Your tasks |
a – Reproduce the passage of the forum thread on pronouncing the Spanish "g" that falls between "## rajulbat" and "different story altogether.", inclusive.
b – Extend the forum thread about how Spanish speakers pronounce the letter "g", starting from where it stops.

3) *[ɣ]* When preceded by any vowel and then followed by a,o,u it is a very weak sound similar to the French r, but weaker:  Agua, Lago, Amiga


----------



## rajulbat

TheCrociato91 said:


> With all due respect, I'll have to disagree with that. "Hard g", as you call it, does exist in Spanish but only in certain phonemic contexts. In other words, the phoneme /g/ is not always realized as [g] just like in English.
> 
> 
> Spanish phonology - Wikipedia
> 
> Of course this is a general rule and there is surely some variation between native speakers. But saying that the Spanish /g/ is always pronounced the same as the English /g/ is plain wrong in my opinion.
> 
> Now, some native speakers of Spanish might not be even aware of the differences. But that's a different story altogether.


Maybe you're right. Can you listen to the pronunciations on Forvo and tell me what "g sound" you hear for the one by DonQuijote (Male from Mexico)? I definitely hear the fricativeness in the "g" in the sample by PalomaBernal (Female from Spain). I kinda sorta hear it in the one by pleitecas (Male from Spain). It is ever so slight, if present at all, in the sample by santi_monse (Male from Argentina). I don't think it's present at all in the Mexican one.

The place where I notice the fricativeness the most is when Spaniards pronounce "hasta luego" ("hasta lo[ɣ]o") (example)

Your thoughts?

This is the first I'm hearing that the "g" in "algo" is any different than the "g" in "guide," but I learned Spanish pronunciation by listening and repeating as opposed to reading IPA symbols.


----------



## TheCrociato91

rajulbat said:


> Can you listen to the pronunciations on Forvo and tell me what "g sound" you hear for the one by DonQuijote (Male from Mexico).



Well, I think you're right on that particular Mexican pronunciation. I can't tell for sure if it's a fully plosive /g/ but it doesn't sound fricative, let alone approximant. Possibly it's a softer plosive.
Instead, the other pronunciations range from markedly fricative to approximant, at least to my ears. 

Granted, the Spanish phonetics I've studied (and which I tried to support by citing Spanish phonology - Wikipedia) mostly refers to Spain Spanish, so I'm not really qualified to judge Latin American Spanish.


----------



## Dogmatix

TheCrociato91 said:


> In theory, not only should they not notice, but you should sound "more native" than you would if we pronounced "algo" with a hard (plosive) /g/.
> 
> 
> from Wiktionary



I think you misunderstood what Rashit said.


----------



## Rashit

Yes, I think TheCrociato91 thought I asked if native speakers would notice if I pronounced the "g" in those two words as a voiced velar fricative. What I asked was if they would notice if I pronounced it the same way as the English "g".

Information supplied |
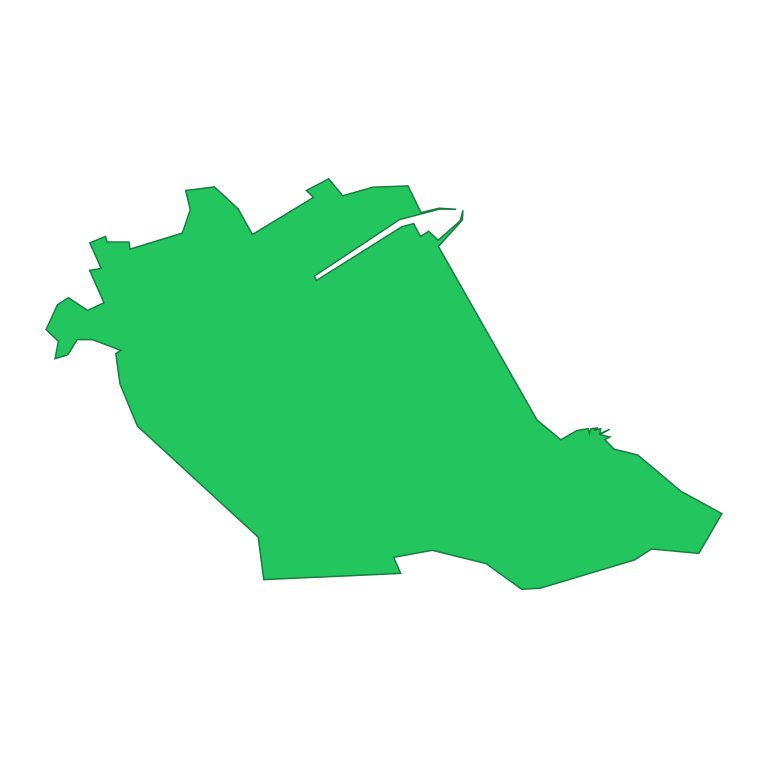 outline of Bray East Lea-4, Dún Laoghaire–Rathdown, Ireland
{"feature_id": "5873133B23130465249545", "entity_name": "Bray East Lea-4", "entity_type": "district", "adm_level": 2, "iso_a3": "IRL", "parent_name": "Ireland", "parent_adm1": "Dún Laoghaire–Rathdown", "projection": "natural_earth1", "projection_center": [-6.106, 53.199], "detail": "fine", "context": "isolated", "style": "filled", "palette": "green", "viewbox_px": 768, "rotation_deg": 0, "n_neighbors": 0, "source": "geoboundaries", "source_scale": "gbopen_adm2", "svg_char_len": 1068}
<svg xmlns="http://www.w3.org/2000/svg" viewBox="0 0 768 768"><path d="M55.1,358.7L67.9,354.7L77.2,339.6L92.7,339.7L120.9,350.4L115.8,353.6L120.0,384.0L137.5,426.2L258.2,537.1L263.8,579.6L400.7,573.4L393.7,557.3L432.2,550.3L486.1,563.6L521.6,589.2L539.8,588.3L634.6,559.9L651.5,549.0L698.8,553.4L721.9,513.7L680.8,491.2L637.7,455.0L614.2,449.2L604.7,439.6L609.8,437.1L600.0,434.5L609.7,429.3L599.8,433.7L600.7,428.7L593.7,430.4L597.8,427.9L590.9,428.7L589.4,433.7L588.2,428.6L576.7,430.6L560.9,439.8L537.0,420.0L438.4,246.5L462.4,219.9L462.9,210.4L460.2,220.8L438.2,240.2L428.6,231.3L420.4,236.5L413.6,223.6L401.9,226.7L316.4,280.5L314.3,276.1L399.6,219.6L439.4,209.1L456.3,209.3L439.0,208.2L421.0,212.6L408.0,185.9L372.8,187.2L342.7,195.8L328.7,178.8L306.4,190.5L313.5,197.4L252.4,234.5L238.3,209.1L214.4,186.9L185.7,190.5L190.3,209.8L182.3,233.1L130.0,249.1L128.9,242.0L107.0,242.0L105.6,236.4L89.8,242.9L101.3,268.5L89.6,270.3L104.0,302.8L87.6,310.4L68.3,297.7L57.4,304.9L46.1,329.6L58.4,341.3L55.1,358.7Z" fill="#22c55e" stroke="#15803d" stroke-width="1.5"/></svg>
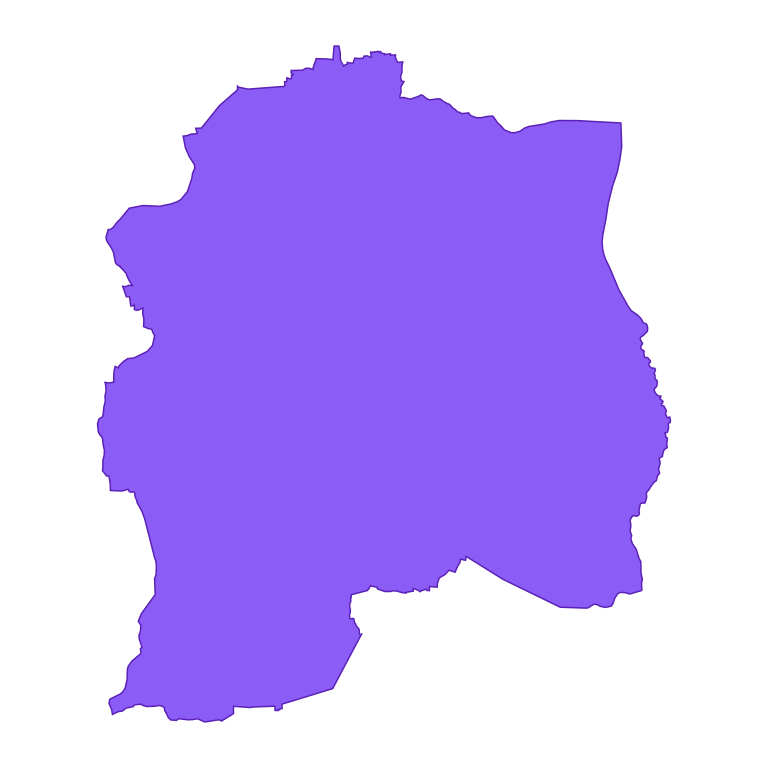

Results for each task |
a –
## rajulbat

TheCrociato91 said:


> With all due respect, I'll have to disagree with that. "Hard g", as you call it, does exist in Spanish but only in certain phonemic contexts. In other words, the phoneme /g/ is not always realized as [g] just like in English.
> 
> 
> Spanish phonology - Wikipedia
> 
> Of course this is a general rule and there is surely some variation between native speakers. But saying that the Spanish /g/ is always pronounced the same as the English /g/ is plain wrong in my opinion.
> 
> Now, some native speakers of Spanish might not be even aware of the differences. But that's a different story altogether.

b –
----------



## TheCrociato91

Yeah, sorry. To answer your question, take a look at what @Doraemon- said in #8 (at the end of the post). This might only be true for Spain, though. I'm not sure anymore.


----------



## Amapolas

TheCrociato91 said:


> Yeah, sorry. To answer your question, take a look at what @Doraemon- said in #8 (at the end of the post). This might only be true for Spain, though. I'm not sure anymore.


I`d say it's true for all of the Spanish-speaking world.


----------



## Rashit

Thanks everyone!


----------



## reno33

As a beginner, don't waste too much time on these minutia....just pronounce it like Americans do....*.all go *and any Spanish speaker will understand you.  Your focus should be understanding...both you understanding them and they understanding you. You'll pick up the exact pronunciation as you use the language.....the more you use it, of course, the better.  No linguistic description can really clarify a "strange" sound to you in any language.  You have to hear it over and over.  When I start reading arcane linguistic descriptions, I tend to nod off.


----------



## TheCrociato91

reno33 said:


> just pronounce it like Americans do....*.all go*


I don't think this piece of advice is a fail-safe solution since only approximately half of U.S. native speakers merge the sound /ɔː/ as in "*a*ll" to become the same as the sound /ɑː/ as in "f*a*ther" (so that "awl go" becomes "ahl go", which sound _sort of_ similar to "algo"). Unless the OP is already familiar with the way Americans who _do _merge these sounds pronounce "all".

There again, the OP might be a beginner, but since he's asking about specific pronunciation "rules", I'm not sure he wants to learn dumbed-down versions of such rules.


----------



## reno33

TheCrociato91 said:


> I don't think this piece of advice is a fail-safe solution...[/I][/B]


My mistake was that for some reason, I assumed the OP was  American...... but I now realize he's not.  Still I trust he can understand what I said and find it somewhat useful.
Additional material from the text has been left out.